I’d be lying if I said I wasn’t totally overwhelmed after this briefing, totally in fear of what horror I’d witness beyond the threshold I was about to cross. Nevertheless, the doors opened and we entered the courtyard, the girls entered the courtyard, and somehow all was well. With the exception, maybe, of a pregnant belly, the girls seemed inherently normal. They shyly extended palms and cheeks for handshakes and hello kisses. They tugged on my blond hair, and giggled when someone made a face. The summer camp counselor in me kicked in, and in no time I had forgotten that these girls were an exception to the definition of “standard childhood,” and they in turn forgot that we were part of a much larger outside world.

My original host sister, Sosun.

The hours flew. We played catch and learned names. We colored and drew pictures of sheep and castles. A rousing game of “Duck, Duck, Chicken” was the highlight of the afternoon – the Arabic word for “goose” evaded even the Moroccan natives – especially with Moroccan friends tripping on the concrete and young girls utterly confused about in which direction one should run and how many laps one should complete before sitting down again in who-knows-what-seat. The end of our time together gave rise to boos and even a few tears from one disheartened girl. Together, we had crossed borders of language and socioeconomic status and had become friends, of a sort. It was jarring to realize that while I was off to a photography exhibit and cross-cultural music festival hosted by my university, they were going to go back to a meager dinner and an early bedtime, probably on some cot in some dormitory, back to the uncertainties of their daily life.

It’s utterly cliché to say my troubling issues thus far in Fez fell into perspective, but that’s exactly what happened.
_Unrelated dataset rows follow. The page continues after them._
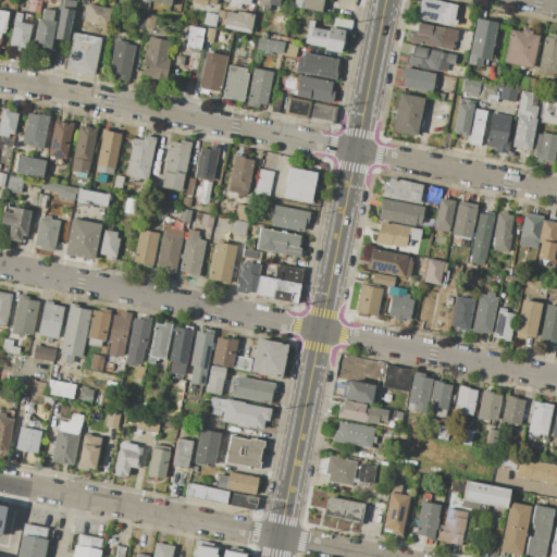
[(29,0),(40,0),(38,13),(27,11),(29,0)]
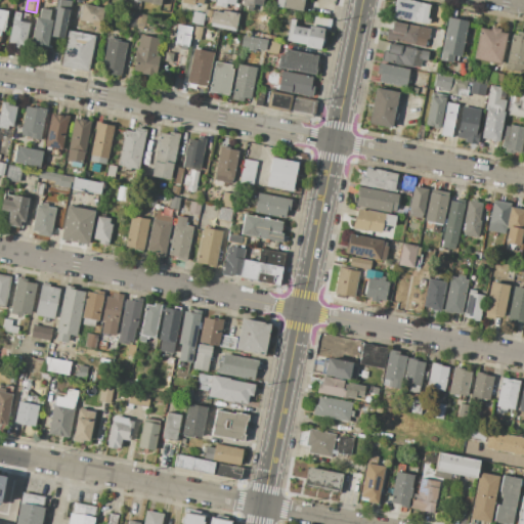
[(62,38),(50,36),(56,9),(54,8),(55,0),(66,0),(71,1),(62,38)]
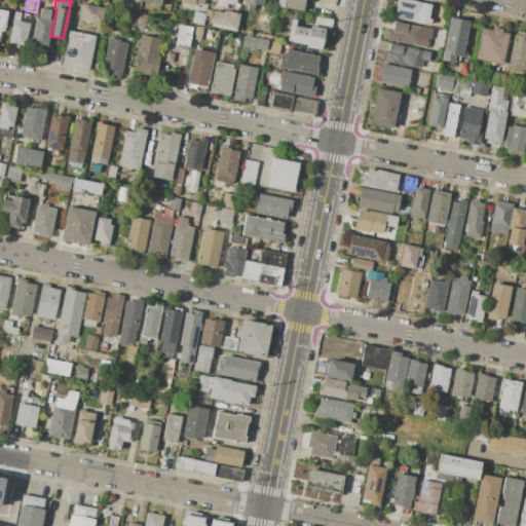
[(241,0),(264,0),(263,6),(255,4),(254,8),(241,5),(241,0)]
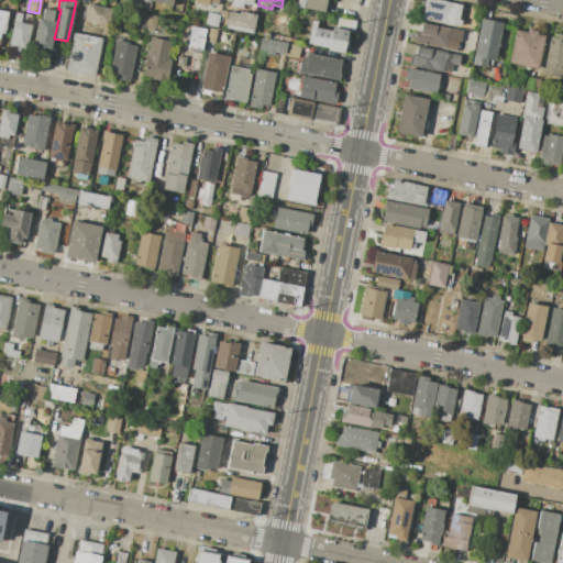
[(327,0),(324,13),(296,7),(297,0),(327,0)]
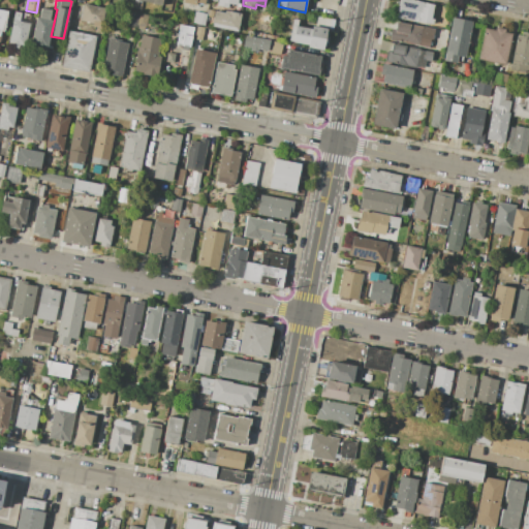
[(399,0),(410,0),(433,4),(430,19),(433,20),(432,26),(396,19),(399,0)]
I had to move homestays, yes, but I have a home and warm meals to return to each night. The wheel on my suitcase busted, yes, but it meant that I had enough belongings to fill a suitcase to a breaking point. I may be called after and verbally harassed on the streets, sure, but I’ll probably never get into too serious trouble (inshallah – God willing), because I happen to always be accompanied by some component of my TIME family. I will not face hunger, I have money to buy frivolous souvenirs, and I have an education and an excellent school with excellent opportunities to push me into an excellent career someday. Most especially, I am fortunate enough to be able to travel, see and really attempt to understand the complications of the world at large, encounter different types of people, and let them shape my views in my own life.

Not having that chance…that would be true suffering.